Aim of the exercise: The entries below should be repeated exactly, with no pictures carried over.

Supplied records:

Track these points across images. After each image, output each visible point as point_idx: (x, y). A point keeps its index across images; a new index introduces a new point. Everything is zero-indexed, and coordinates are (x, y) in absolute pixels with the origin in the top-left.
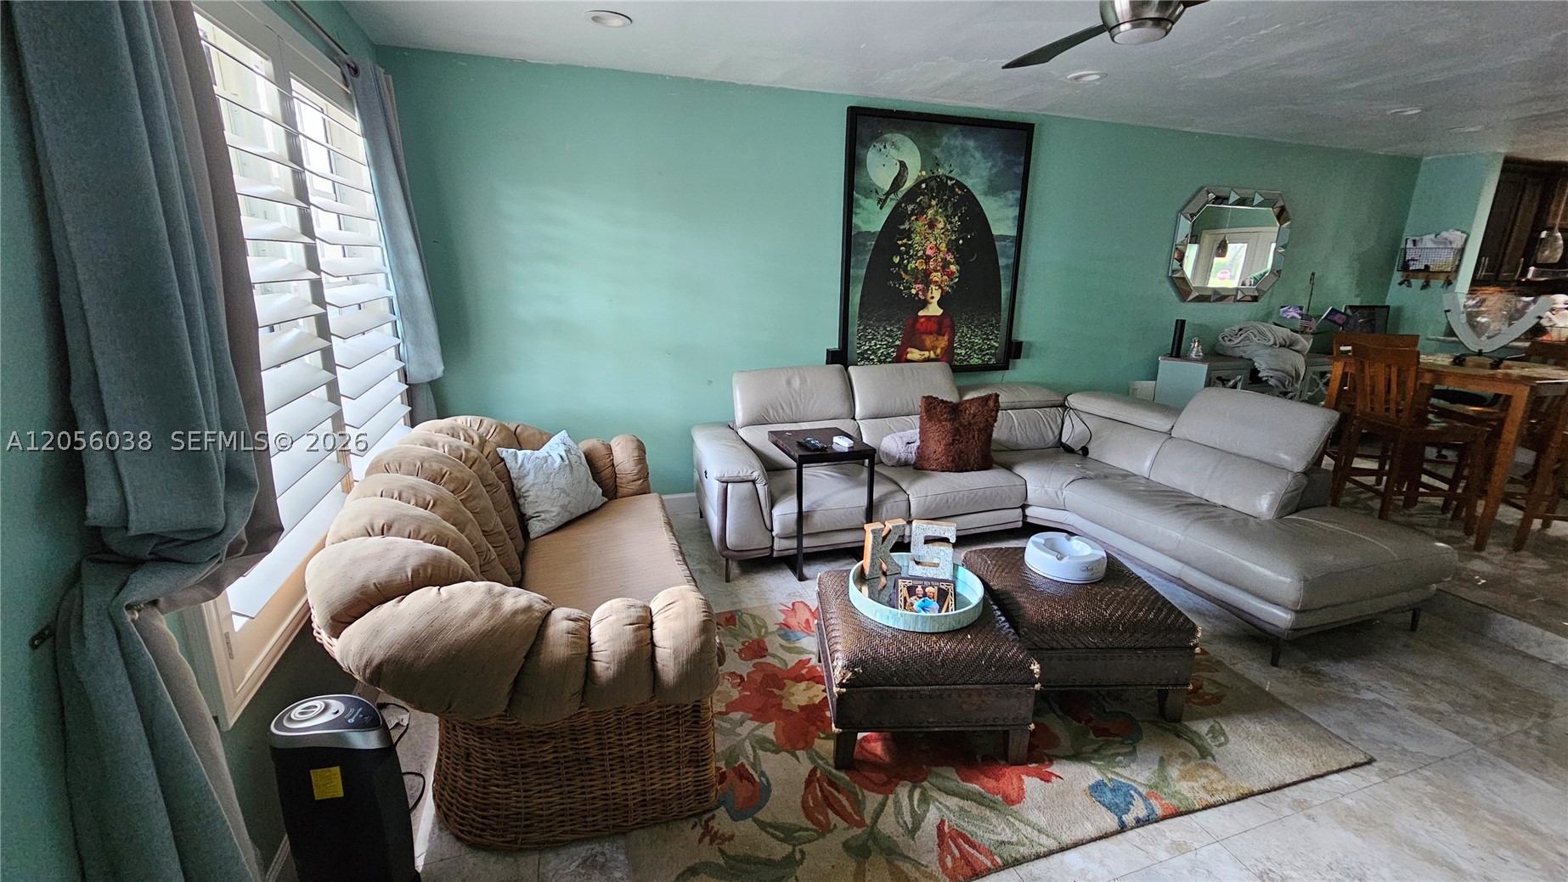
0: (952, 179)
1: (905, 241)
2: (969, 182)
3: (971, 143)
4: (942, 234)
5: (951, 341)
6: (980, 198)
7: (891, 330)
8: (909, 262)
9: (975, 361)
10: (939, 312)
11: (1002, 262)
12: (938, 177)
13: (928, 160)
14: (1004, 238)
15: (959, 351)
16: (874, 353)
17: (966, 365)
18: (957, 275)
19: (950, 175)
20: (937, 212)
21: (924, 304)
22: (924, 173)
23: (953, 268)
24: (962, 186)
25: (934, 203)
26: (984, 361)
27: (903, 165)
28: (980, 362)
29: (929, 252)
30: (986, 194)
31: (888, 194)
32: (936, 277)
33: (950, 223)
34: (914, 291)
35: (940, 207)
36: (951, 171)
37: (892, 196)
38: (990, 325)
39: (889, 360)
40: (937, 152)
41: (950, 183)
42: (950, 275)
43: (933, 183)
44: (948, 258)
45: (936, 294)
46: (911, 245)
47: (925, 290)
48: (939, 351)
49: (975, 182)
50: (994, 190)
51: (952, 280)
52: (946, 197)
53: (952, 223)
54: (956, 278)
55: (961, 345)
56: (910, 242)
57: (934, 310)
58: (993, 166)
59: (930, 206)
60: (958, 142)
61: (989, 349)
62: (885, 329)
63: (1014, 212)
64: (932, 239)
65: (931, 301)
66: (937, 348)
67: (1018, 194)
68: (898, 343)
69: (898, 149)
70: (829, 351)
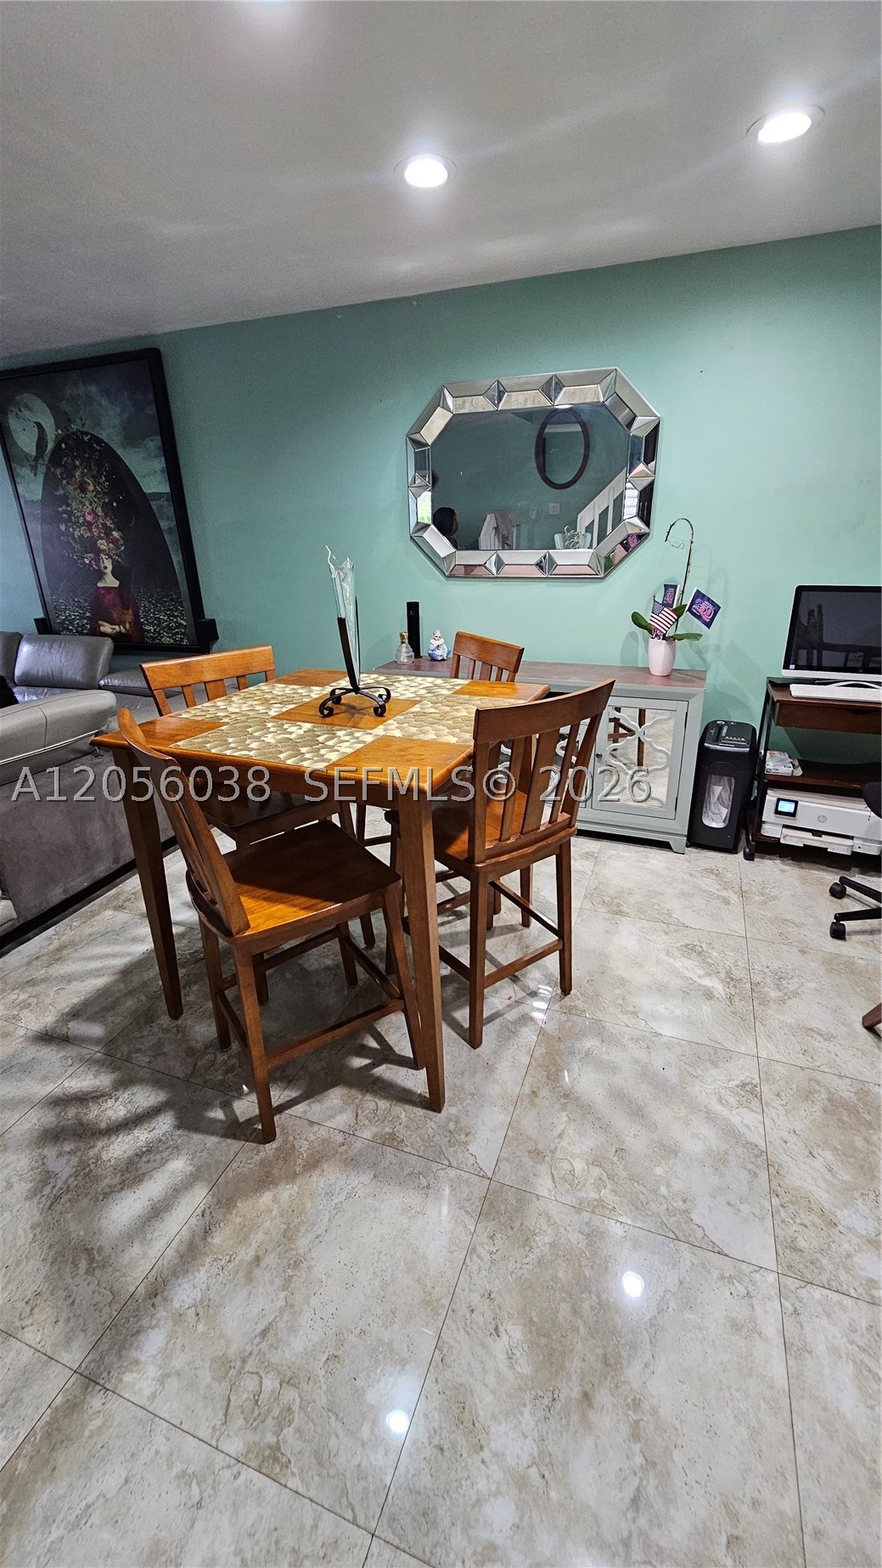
0: (87, 434)
1: (64, 507)
2: (104, 436)
3: (93, 389)
4: (95, 496)
5: (136, 616)
6: (119, 452)
7: (79, 601)
8: (74, 530)
9: (166, 640)
10: (116, 584)
11: (164, 524)
12: (73, 433)
13: (62, 419)
14: (159, 496)
15: (147, 628)
16: (72, 625)
17: (159, 644)
18: (122, 542)
19: (84, 430)
20: (82, 473)
21: (100, 575)
22: (60, 432)
23: (115, 534)
24: (99, 441)
25: (77, 463)
26: (175, 640)
27: (39, 425)
28: (172, 641)
29: (89, 518)
30: (124, 446)
31: (36, 459)
32: (102, 544)
33: (99, 484)
34: (87, 561)
35: (85, 468)
36: (83, 425)
37: (40, 461)
38: (172, 600)
39: (85, 631)
40: (63, 405)
41: (86, 439)
42: (114, 542)
43: (71, 442)
44: (108, 523)
45: (108, 564)
46: (71, 512)
47: (97, 560)
48: (128, 626)
49: (110, 432)
50: (133, 439)
51: (119, 548)
52: (87, 455)
53: (101, 484)
54: (122, 545)
55: (147, 620)
56: (69, 509)
57: (111, 581)
58: (122, 412)
59: (76, 467)
60: (81, 390)
61: (178, 627)
62: (73, 600)
63: (159, 464)
64: (87, 503)
65: (105, 571)
66: (125, 622)
67: (158, 441)
68: (88, 614)
69: (30, 410)
70: (36, 620)
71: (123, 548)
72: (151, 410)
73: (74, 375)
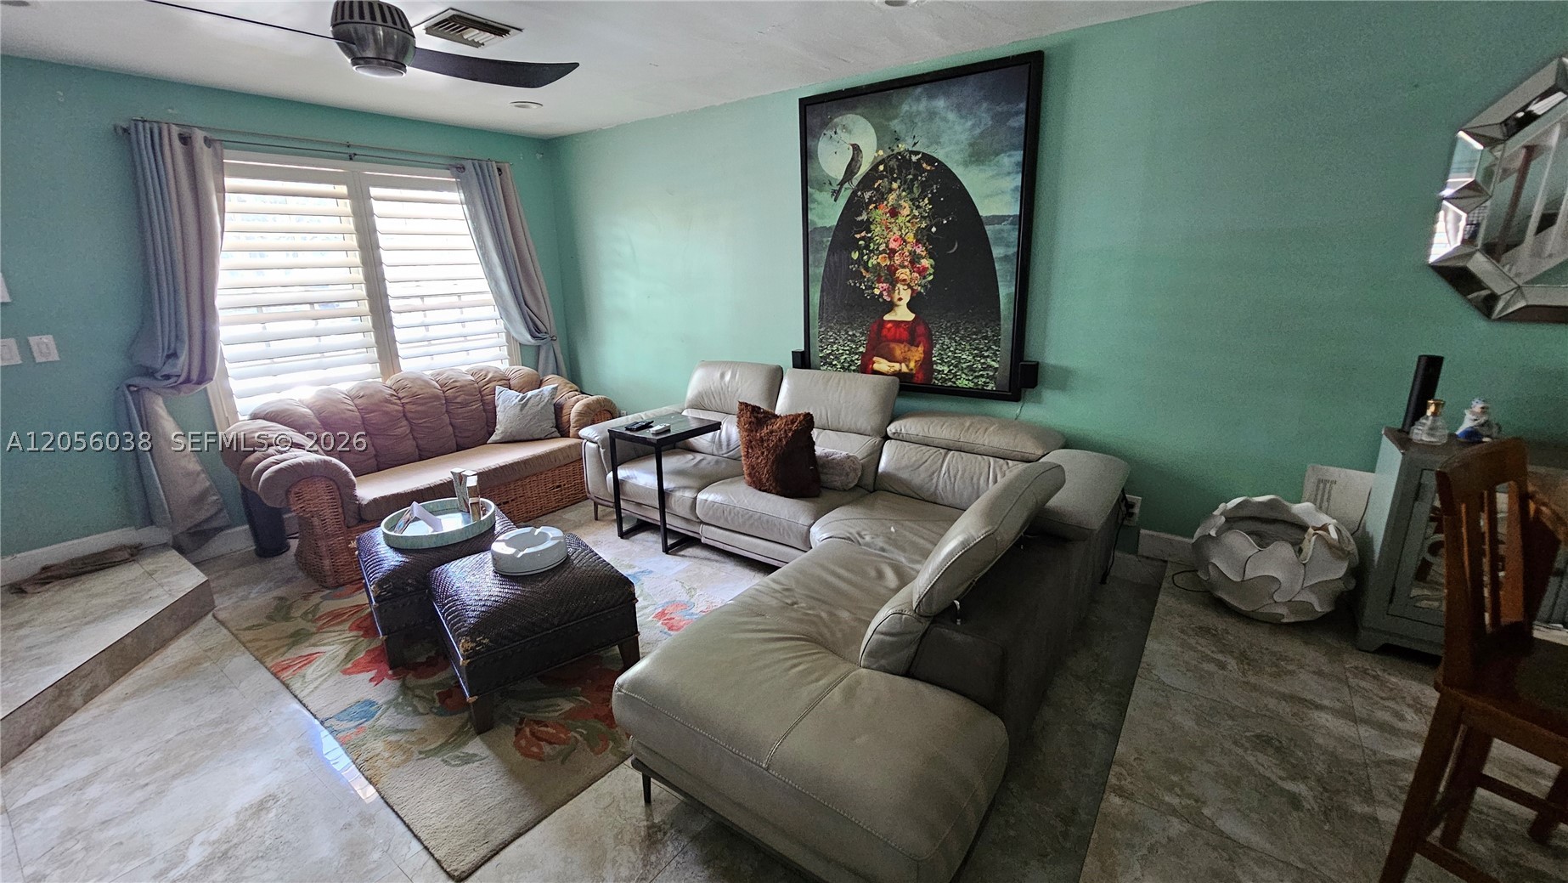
0: (916, 153)
1: (863, 234)
2: (940, 154)
3: (940, 103)
4: (909, 222)
5: (928, 354)
6: (958, 171)
7: (854, 335)
8: (869, 258)
9: (963, 382)
10: (910, 317)
11: (997, 252)
12: (899, 153)
13: (886, 136)
14: (1000, 219)
15: (939, 368)
16: (837, 358)
17: (951, 386)
18: (932, 271)
19: (914, 149)
20: (899, 196)
21: (891, 306)
22: (881, 152)
23: (926, 263)
24: (930, 160)
25: (895, 186)
26: (976, 384)
27: (856, 148)
28: (971, 385)
29: (893, 245)
30: (966, 164)
31: (841, 184)
32: (904, 274)
33: (918, 207)
34: (877, 292)
35: (904, 190)
36: (915, 144)
37: (846, 185)
38: (986, 338)
39: (853, 368)
40: (896, 125)
41: (914, 158)
42: (922, 272)
43: (893, 163)
44: (918, 251)
45: (906, 295)
46: (871, 239)
47: (891, 291)
48: (912, 365)
49: (950, 154)
50: (978, 155)
51: (924, 278)
52: (911, 177)
53: (921, 207)
54: (930, 274)
55: (942, 359)
56: (869, 235)
57: (903, 314)
58: (974, 126)
59: (891, 190)
60: (923, 105)
61: (984, 369)
62: (847, 333)
63: (1012, 183)
64: (895, 229)
65: (899, 303)
66: (909, 360)
67: (1018, 156)
68: (862, 349)
69: (850, 132)
70: (794, 353)
71: (931, 277)
72: (1019, 121)
73: (919, 90)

Answer to the problem:
Track these points across images. After each image, output each visible point as point_idx: (x, y). A point keeps its index across images; a new index introduces a new point. Everything is zero-indexed, and coordinates are (x, y) in absolute pixels with the origin in the top-left.
0: (952, 179)
1: (905, 241)
2: (969, 182)
3: (971, 143)
4: (942, 234)
5: (951, 341)
6: (980, 198)
7: (891, 330)
8: (909, 262)
9: (975, 361)
10: (939, 312)
11: (1002, 262)
12: (938, 177)
13: (928, 160)
14: (1004, 238)
15: (959, 351)
16: (874, 353)
17: (966, 365)
18: (957, 275)
19: (950, 175)
20: (937, 212)
21: (924, 304)
22: (924, 173)
23: (953, 268)
24: (962, 186)
25: (934, 203)
26: (984, 361)
27: (903, 165)
28: (980, 362)
29: (929, 252)
30: (986, 194)
31: (888, 194)
32: (936, 277)
33: (950, 223)
34: (914, 291)
35: (940, 207)
36: (951, 171)
37: (892, 196)
38: (990, 325)
39: (889, 360)
40: (937, 152)
41: (950, 183)
42: (950, 275)
43: (933, 183)
44: (948, 258)
45: (936, 294)
46: (911, 245)
47: (925, 290)
48: (939, 351)
49: (975, 182)
50: (994, 190)
51: (952, 280)
52: (946, 197)
53: (952, 223)
54: (956, 278)
55: (961, 345)
56: (910, 242)
57: (934, 310)
58: (993, 166)
59: (930, 206)
60: (958, 142)
61: (989, 349)
62: (885, 329)
63: (1014, 212)
64: (932, 239)
65: (931, 301)
66: (937, 348)
67: (1018, 194)
68: (898, 343)
69: (898, 149)
70: (829, 351)
0: (87, 434)
1: (64, 507)
2: (104, 436)
3: (93, 389)
4: (95, 496)
5: (136, 616)
6: (119, 452)
7: (79, 601)
8: (74, 530)
9: (166, 640)
10: (116, 584)
11: (164, 524)
12: (73, 433)
13: (62, 419)
14: (159, 496)
15: (147, 628)
16: (72, 625)
17: (159, 644)
18: (122, 542)
19: (84, 430)
20: (82, 473)
21: (100, 575)
22: (60, 432)
23: (115, 534)
24: (99, 441)
25: (77, 463)
26: (175, 640)
27: (39, 425)
28: (172, 641)
29: (89, 518)
30: (124, 446)
31: (36, 459)
32: (102, 544)
33: (99, 484)
34: (87, 561)
35: (85, 468)
36: (83, 425)
37: (40, 461)
38: (172, 600)
39: (85, 631)
40: (63, 405)
41: (86, 439)
42: (114, 542)
43: (71, 442)
44: (108, 523)
45: (108, 564)
46: (71, 512)
47: (97, 560)
48: (128, 626)
49: (110, 432)
50: (133, 439)
51: (119, 548)
52: (87, 455)
53: (101, 484)
54: (122, 545)
55: (147, 620)
56: (69, 509)
57: (111, 581)
58: (122, 412)
59: (76, 467)
60: (81, 390)
61: (178, 627)
62: (73, 600)
63: (159, 464)
64: (87, 503)
65: (105, 571)
66: (125, 622)
67: (158, 441)
68: (88, 614)
69: (30, 410)
70: (36, 620)
71: (123, 548)
72: (151, 410)
73: (74, 375)
0: (916, 153)
1: (863, 234)
2: (940, 154)
3: (940, 103)
4: (909, 222)
5: (928, 354)
6: (958, 171)
7: (854, 335)
8: (869, 258)
9: (963, 382)
10: (910, 317)
11: (997, 252)
12: (899, 153)
13: (886, 136)
14: (1000, 219)
15: (939, 368)
16: (837, 358)
17: (951, 386)
18: (932, 271)
19: (914, 149)
20: (899, 196)
21: (891, 306)
22: (881, 152)
23: (926, 263)
24: (930, 160)
25: (895, 186)
26: (976, 384)
27: (856, 148)
28: (971, 385)
29: (893, 245)
30: (966, 164)
31: (841, 184)
32: (904, 274)
33: (918, 207)
34: (877, 292)
35: (904, 190)
36: (915, 144)
37: (846, 185)
38: (986, 338)
39: (853, 368)
40: (896, 125)
41: (914, 158)
42: (922, 272)
43: (893, 163)
44: (918, 251)
45: (906, 295)
46: (871, 239)
47: (891, 291)
48: (912, 365)
49: (950, 154)
50: (978, 155)
51: (924, 278)
52: (911, 177)
53: (921, 207)
54: (930, 274)
55: (942, 359)
56: (869, 235)
57: (903, 314)
58: (974, 126)
59: (891, 190)
60: (923, 105)
61: (984, 369)
62: (847, 333)
63: (1012, 183)
64: (895, 229)
65: (899, 303)
66: (909, 360)
67: (1018, 156)
68: (862, 349)
69: (850, 132)
70: (794, 353)
71: (931, 277)
72: (1019, 121)
73: (919, 90)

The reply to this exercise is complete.